Excerpted passage ▸
-*-*-

3️⃣ RIGHT JOIN – Customers without Orders

SELECT c.cust_name, o.order_id
FROM Customers c
RIGHT JOIN Orders o ON c.cust_id = o.cust_id;
        

✅ Shows customers missing in Orders table (if any).

4️⃣ FULL OUTER JOIN – All Data with NULLs

SELECT c.cust_name, o.order_id, o.amount
FROM Customers c
FULL OUTER JOIN Orders o ON c.cust_id = o.cust_id;
        

✅ Useful for audit reports – shows everything, even mismatches.

5️⃣ JOIN + IS NULL – Detect Missing Foreign Keys

SELECT o.order_id, o.cust_id
FROM Orders o
LEFT JOIN Customers c ON o.cust_id = c.cust_id
WHERE c.cust_id IS NULL;
        
order_idcust_id
4105

Joining and cleaning across tables ensures data consistency. Detecting mismatches helps prevent orphan records that can mislead reports. These join techniques are critical in data analytics workflows and in Python Pandas projects.

-*-*-

Supplied entries ▸

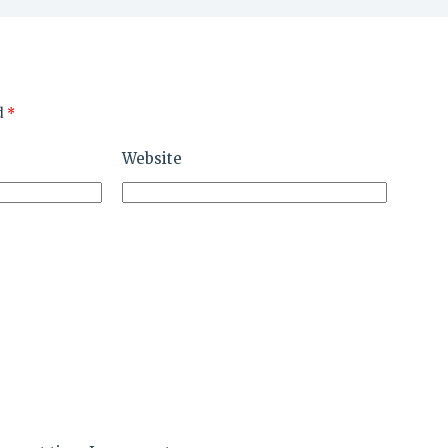
d
*
Website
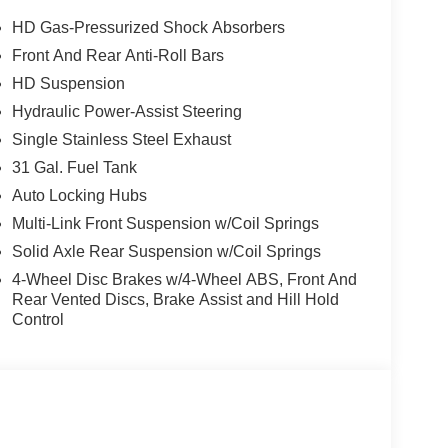
comfort. If you're searching for a dependable heavy-
ser look. Experience the power, versatility, and
HD Gas-Pressurized Shock Absorbers
Front And Rear Anti-Roll Bars
HD Suspension
ing edge backup camera system. This vehicle's
Hydraulic Power-Assist Steering
al front-end collisions. The state of the art park
Single Stainless Steel Exhaust
oth® technology is built into this Ram 2500,
31 Gal. Fuel Tank
s on the road. This 3/4 ton pickup keeps you
Auto Locking Hubs
just speed for safe following. Heated seats for
3/4 ton pickup offers Android Auto for seamless
Multi-Link Front Suspension w/Coil Springs
atest generation of XM/Sirius Radio. Never get into
Solid Axle Rear Suspension w/Coil Springs
his 2026 Ram 2500 . An off-road package is equipped
4-Wheel Disc Brakes w/4-Wheel ABS, Front And
 heated steering wheel in the vehicle .
Rear Vented Discs, Brake Assist and Hill Hold
Control
tone Brand Tires; Gloss Black Nostrils/mic Black
rior Truck Badging; 20" X 8.0" Black Painted
terior Accents; Black Wheel Center Hub; Painted
Plus Equipment Group: Google Android Auto;
ct.com; For More Info. Call 800-643-2112;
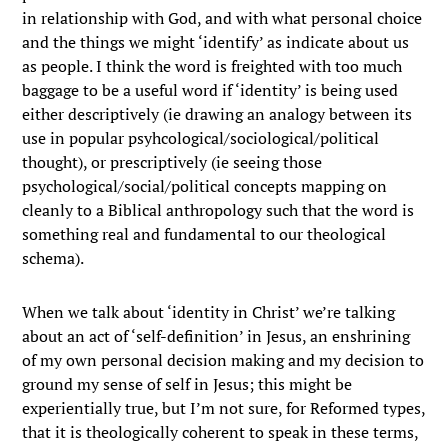
in relationship with God, and with what personal choice
and the things we might ‘identify’ as indicate about us
as people. I think the word is freighted with too much
baggage to be a useful word if ‘identity’ is being used
either descriptively (ie drawing an analogy between its
use in popular psyhcological/sociological/political
thought), or prescriptively (ie seeing those
psychological/social/political concepts mapping on
cleanly to a Biblical anthropology such that the word is
something real and fundamental to our theological
schema).
When we talk about ‘identity in Christ’ we’re talking
about an act of ‘self-definition’ in Jesus, an enshrining
of my own personal decision making and my decision to
ground my sense of self in Jesus; this might be
experientially true, but I’m not sure, for Reformed types,
that it is theologically coherent to speak in these terms,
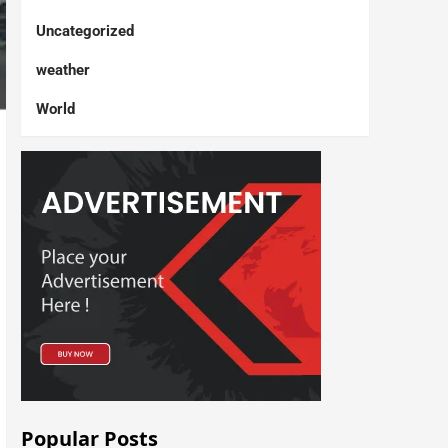
Uncategorized
weather
World
Popular Posts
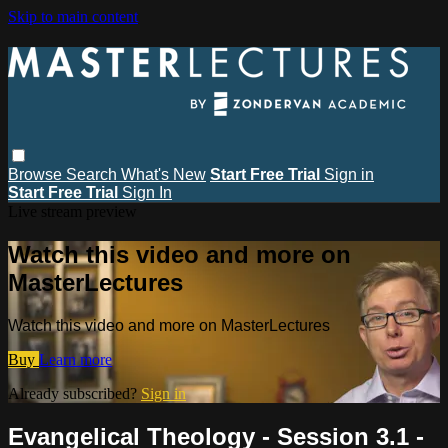
Skip to main content
Browse
Search
What's New
Start Free Trial
Sign in
Start Free Trial
Sign In
Live stream preview
Watch this video and more on
MasterLectures
Watch this video and more on MasterLectures
Buy
Learn more
Already subscribed?
Sign in
Evangelical Theology - Session 3.1 -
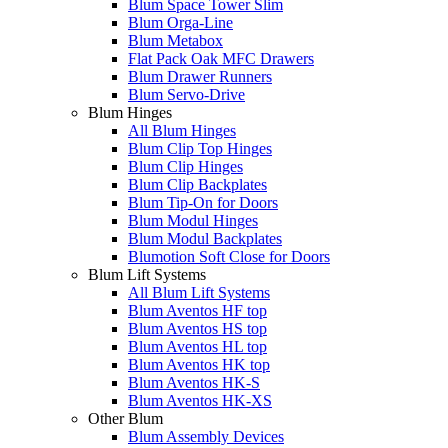
Blum Space Tower Slim
Blum Orga-Line
Blum Metabox
Flat Pack Oak MFC Drawers
Blum Drawer Runners
Blum Servo-Drive
Blum Hinges
All Blum Hinges
Blum Clip Top Hinges
Blum Clip Hinges
Blum Clip Backplates
Blum Tip-On for Doors
Blum Modul Hinges
Blum Modul Backplates
Blumotion Soft Close for Doors
Blum Lift Systems
All Blum Lift Systems
Blum Aventos HF top
Blum Aventos HS top
Blum Aventos HL top
Blum Aventos HK top
Blum Aventos HK-S
Blum Aventos HK-XS
Other Blum
Blum Assembly Devices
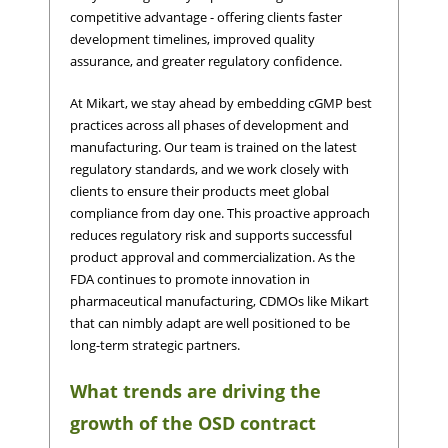
competitive advantage - offering clients faster
development timelines, improved quality
assurance, and greater regulatory confidence.
At Mikart, we stay ahead by embedding cGMP best
practices across all phases of development and
manufacturing. Our team is trained on the latest
regulatory standards, and we work closely with
clients to ensure their products meet global
compliance from day one. This proactive approach
reduces regulatory risk and supports successful
product approval and commercialization. As the
FDA continues to promote innovation in
pharmaceutical manufacturing, CDMOs like Mikart
that can nimbly adapt are well positioned to be
long-term strategic partners.
What trends are driving the
growth of the OSD contract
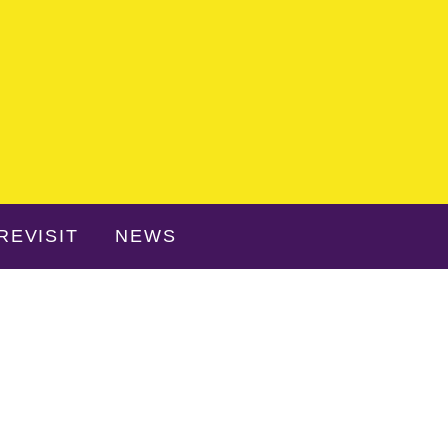
REVISIT
NEWS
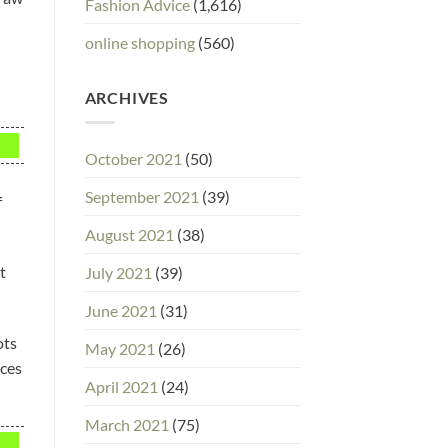
Fashion Advice
(1,616)
online shopping
(560)
ARCHIVES
October 2021
(50)
September 2021
(39)
f
August 2021
(38)
t
July 2021
(39)
June 2021
(31)
ots
May 2021
(26)
eces
April 2021
(24)
March 2021
(75)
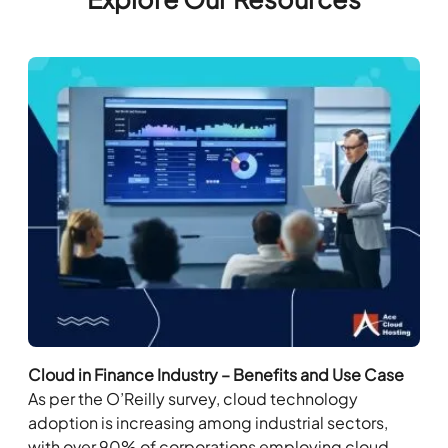
Cloud in Finance Industry – Benefits and Use Case
As per the O’Reilly survey, cloud technology
adoption is increasing among industrial sectors,
with over 90% of corporations employing cloud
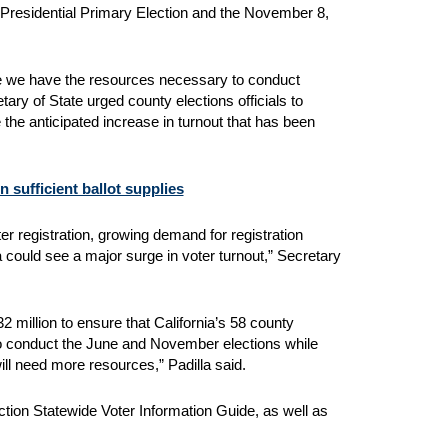
 7, Presidential Primary Election and the November 8,
ure we have the resources necessary to conduct
ry of State urged county elections officials to
the anticipated increase in turnout that has been
n sufficient ballot supplies
oter registration, growing demand for registration
a could see a major surge in voter turnout,” Secretary
 million to ensure that California’s 58 county
 to conduct the June and November elections while
will need more resources,” Padilla said.
ction Statewide Voter Information Guide, as well as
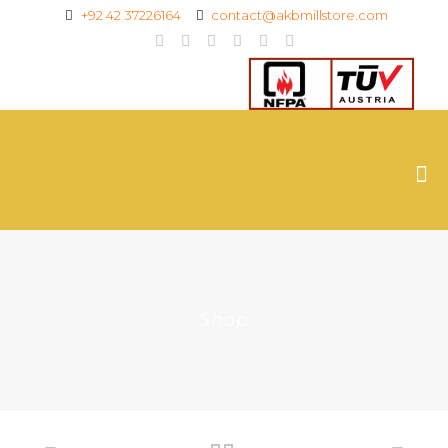
+92 42 37226164
contact@akbmillstore.com
Shop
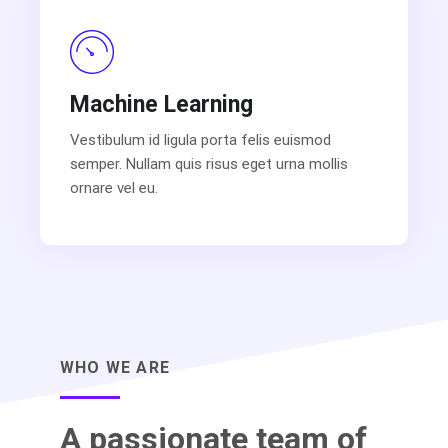
Machine Learning
Vestibulum id ligula porta felis euismod
semper. Nullam quis risus eget urna mollis
ornare vel eu.
WHO WE ARE
A passionate team of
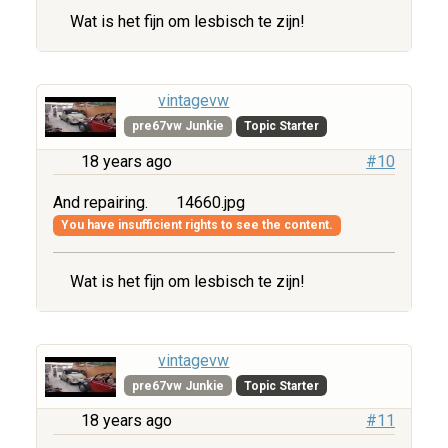
Wat is het fijn om lesbisch te zijn!
vintagevw
pre67vw Junkie
Topic Starter
18 years ago
#10
And repairing.
14660.jpg
You have insufficient rights to see the content.
Wat is het fijn om lesbisch te zijn!
vintagevw
pre67vw Junkie
Topic Starter
18 years ago
#11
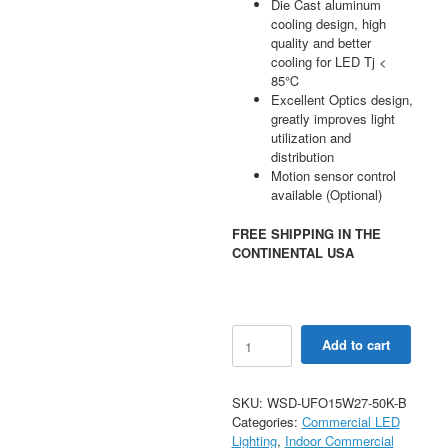
Die Cast aluminum
cooling design, high
quality and better
cooling for LED Tj <
85℃
Excellent Optics design,
greatly improves light
utilization and
distribution
Motion sensor control
available (Optional)
FREE SHIPPING IN THE
CONTINENTAL USA
150W
Add to cart
LED
UFO
High
SKU:
WSD-UFO15W27-50K-B
Bay
Categories:
Commercial LED
Light
Lighting
,
Indoor Commercial
AC120-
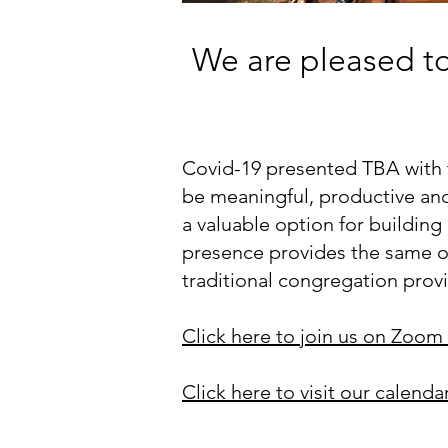
We are pleased to 
Covid-19 presented TBA with t
be meaningful, productive and 
a valuable option for buildin
presence provides the same op
traditional congregation prov
Click here to join us on Zoom 
Click here to visit our calenda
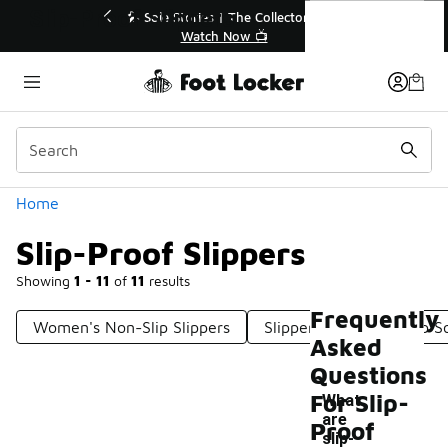
Similar
Slip-Proof Slippers
💥 Up to 40% Off Sale Extended🔥
🎤 Sole Stori
Shop the Sale 💣
Wat
Categories
Home
Slip-Proof Slippers
Showing
1 - 11
of
11
results
Frequently
Women's Non-Slip Slippers
Slippers With Non-Slip S
Asked
Questions
For Slip-
What
are
Proof
-
slip-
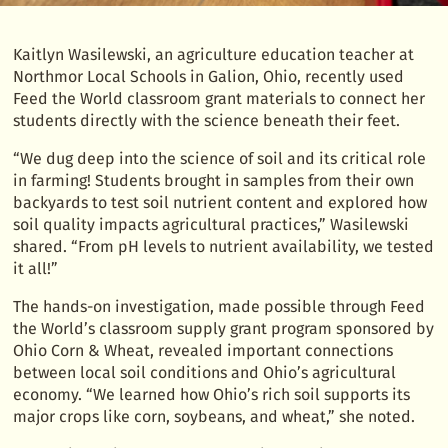
Kaitlyn Wasilewski, an agriculture education teacher at
Northmor Local Schools in Galion, Ohio, recently used
Feed the World classroom grant materials to connect her
students directly with the science beneath their feet.
“We dug deep into the science of soil and its critical role
in farming! Students brought in samples from their own
backyards to test soil nutrient content and explored how
soil quality impacts agricultural practices,” Wasilewski
shared. “From pH levels to nutrient availability, we tested
it all!”
The hands-on investigation, made possible through Feed
the World’s classroom supply grant program sponsored by
Ohio Corn & Wheat, revealed important connections
between local soil conditions and Ohio’s agricultural
economy. “We learned how Ohio’s rich soil supports its
major crops like corn, soybeans, and wheat,” she noted.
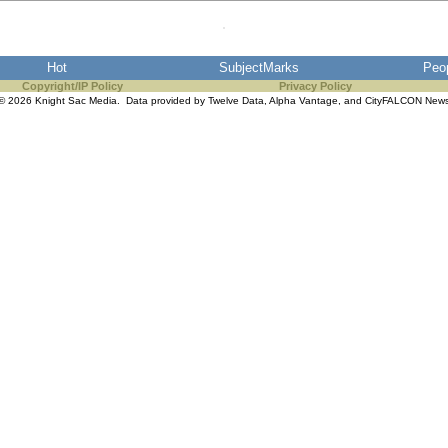
Hot
SubjectMarks
Peo
Copyright/IP Policy
Privacy Policy
© 2026 Knight Sac Media. Data provided by
Twelve Data
,
Alpha Vantage
, and
CityFALCON New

-*-*-

Exercise aim ▸ Reproduce word for word the part of the SQL joins excerpt starting at "Joining and cleaning" and ending at "Python Pandas projects.".

Response to the exercise ▸
Joining and cleaning across tables ensures data consistency. Detecting mismatches helps prevent orphan records that can mislead reports. These join techniques are critical in data analytics workflows and in Python Pandas projects.